Cette lettre se trouve en annexe de l’ouvrage contenant les rapports du marquis de Montchenu, commissaire français à Sainte-Hélène. On notera que le 15 août est le jour-anniversaire de la naissance de Napoléon.
Madame Mère à Lord Londonderry.
Rome, 15 août 1821.
Mylord,
La mère de l’empereur Napoléon vient réclamer, de ses ennemis les restes de son fils. Elle vous prie de vouloir bien présenter sa réclamation au cabinet de S. M. britannique, et à S. M. elle-même.
Précipitée du faîte des grandeurs humaines au dernier degré de l’infortune, je ne chercherai pas à attendrir le ministère britannique par la peinture des souffrances de la grande victime; qui, mieux que le gouverneur de Sainte-Hélène et les ministres, dont il a exécuté les ordres, ont été à même de connaître toutes les souffrances de l’Empereur ? Il ne reste donc rien à dire à une mère sur la vie et la mort de son fils ! L’histoire impartiale et juste s’est assise sur son cercueil, et les vivants et les morts, les peuples et les rois sont également soumis à son inévitable jugement! « Même dans les temps les plus reculés, chez les nations les plus barbares, la haine ne s’étendait pas au-delà du tombeau.
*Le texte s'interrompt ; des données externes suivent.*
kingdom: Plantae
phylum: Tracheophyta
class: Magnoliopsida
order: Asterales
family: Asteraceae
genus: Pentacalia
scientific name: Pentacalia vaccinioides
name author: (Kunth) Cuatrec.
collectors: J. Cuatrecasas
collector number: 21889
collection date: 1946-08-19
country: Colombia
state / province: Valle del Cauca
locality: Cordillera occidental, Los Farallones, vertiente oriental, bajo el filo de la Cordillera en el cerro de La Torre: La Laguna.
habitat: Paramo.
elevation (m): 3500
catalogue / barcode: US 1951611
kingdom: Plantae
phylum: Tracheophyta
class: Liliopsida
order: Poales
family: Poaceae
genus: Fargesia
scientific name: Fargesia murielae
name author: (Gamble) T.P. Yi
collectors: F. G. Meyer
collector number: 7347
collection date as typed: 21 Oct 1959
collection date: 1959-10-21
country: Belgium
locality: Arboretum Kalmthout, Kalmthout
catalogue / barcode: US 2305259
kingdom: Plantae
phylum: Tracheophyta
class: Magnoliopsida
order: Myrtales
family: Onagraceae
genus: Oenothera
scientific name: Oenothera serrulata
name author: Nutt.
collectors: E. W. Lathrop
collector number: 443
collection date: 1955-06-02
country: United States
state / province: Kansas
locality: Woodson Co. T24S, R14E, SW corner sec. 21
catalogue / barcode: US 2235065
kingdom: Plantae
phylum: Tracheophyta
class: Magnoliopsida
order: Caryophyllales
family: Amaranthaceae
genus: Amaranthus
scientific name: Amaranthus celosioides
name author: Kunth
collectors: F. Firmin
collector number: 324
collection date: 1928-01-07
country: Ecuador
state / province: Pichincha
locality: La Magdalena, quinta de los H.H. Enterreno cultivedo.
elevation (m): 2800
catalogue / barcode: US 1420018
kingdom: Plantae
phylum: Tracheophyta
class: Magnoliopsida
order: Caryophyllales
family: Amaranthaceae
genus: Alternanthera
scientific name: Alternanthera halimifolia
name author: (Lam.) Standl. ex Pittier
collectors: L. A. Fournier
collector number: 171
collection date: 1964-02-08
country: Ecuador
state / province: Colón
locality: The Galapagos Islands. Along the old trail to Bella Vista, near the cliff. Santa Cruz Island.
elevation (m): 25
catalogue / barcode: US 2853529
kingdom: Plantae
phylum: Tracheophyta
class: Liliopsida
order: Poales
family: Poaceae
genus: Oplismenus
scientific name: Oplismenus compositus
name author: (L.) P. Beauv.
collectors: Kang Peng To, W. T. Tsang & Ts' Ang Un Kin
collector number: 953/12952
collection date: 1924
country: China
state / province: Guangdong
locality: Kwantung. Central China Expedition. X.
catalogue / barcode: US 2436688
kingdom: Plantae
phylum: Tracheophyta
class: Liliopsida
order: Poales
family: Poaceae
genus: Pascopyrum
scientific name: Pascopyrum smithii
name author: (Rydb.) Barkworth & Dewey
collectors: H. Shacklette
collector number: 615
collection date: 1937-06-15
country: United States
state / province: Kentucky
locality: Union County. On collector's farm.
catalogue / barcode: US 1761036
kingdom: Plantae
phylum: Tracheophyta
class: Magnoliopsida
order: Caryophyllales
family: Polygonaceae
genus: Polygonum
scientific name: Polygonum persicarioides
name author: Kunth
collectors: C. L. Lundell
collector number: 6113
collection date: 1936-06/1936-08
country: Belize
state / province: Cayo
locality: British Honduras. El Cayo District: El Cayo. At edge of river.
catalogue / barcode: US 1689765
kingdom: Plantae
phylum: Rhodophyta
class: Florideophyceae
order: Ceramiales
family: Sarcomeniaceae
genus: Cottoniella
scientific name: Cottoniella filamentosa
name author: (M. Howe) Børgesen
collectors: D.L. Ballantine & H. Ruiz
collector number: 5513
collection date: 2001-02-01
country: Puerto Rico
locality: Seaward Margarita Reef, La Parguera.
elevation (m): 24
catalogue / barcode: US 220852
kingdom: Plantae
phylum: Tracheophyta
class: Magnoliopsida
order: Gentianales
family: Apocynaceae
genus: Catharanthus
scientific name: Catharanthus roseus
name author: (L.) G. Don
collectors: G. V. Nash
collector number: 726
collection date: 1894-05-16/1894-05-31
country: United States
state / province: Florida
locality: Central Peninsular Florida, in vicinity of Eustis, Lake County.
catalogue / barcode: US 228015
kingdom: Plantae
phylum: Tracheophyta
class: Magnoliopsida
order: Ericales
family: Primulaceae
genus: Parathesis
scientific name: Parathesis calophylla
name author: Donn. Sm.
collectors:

La Sainte-Alliance de nos jours pourrait-elle offrir au monde un spectacle nouveau dans son inflexibilité ? Et le gouvernement anglais voudrait-il continuer à étendre son bras de fer sur les cendres de son ennemi immolé ? Je demande les restes de mon fils, personne n’y a plus de droits qu’une mère; sous quel prétexte pourrait-on retenir ces restes immortels ? La raison d’État et tout ce que l’on appelle politique n’ont point de prise sur des restes inanimés; d’ailleurs, quel serait, en les retenant, le but du gouvernement anglais ? Si c’était pour outrager la cendre du héros, un tel dessein ferait frémir d’horreur quiconque conserve encore dans son âme quelque chose d’humain ! Si c’était pour expier, par des honneurs tardifs, le supplice du rocher dont la mémoire durera autant que l’Angleterre, je m’élève de toutes mes forces avec toute ma famille contre une semblable profanation. De tels honneurs seraient, à nos yeux, le comble de l’outrage. Mon fils n’a plus besoin d’honneurs; son nom suffit à sa gloire, mais j’ai besoin d’embrasser au moins ses restes. C’est loin des clameurs et du bruit que mes mains lui ont préparé, dans une humble chapelle, une tombe…!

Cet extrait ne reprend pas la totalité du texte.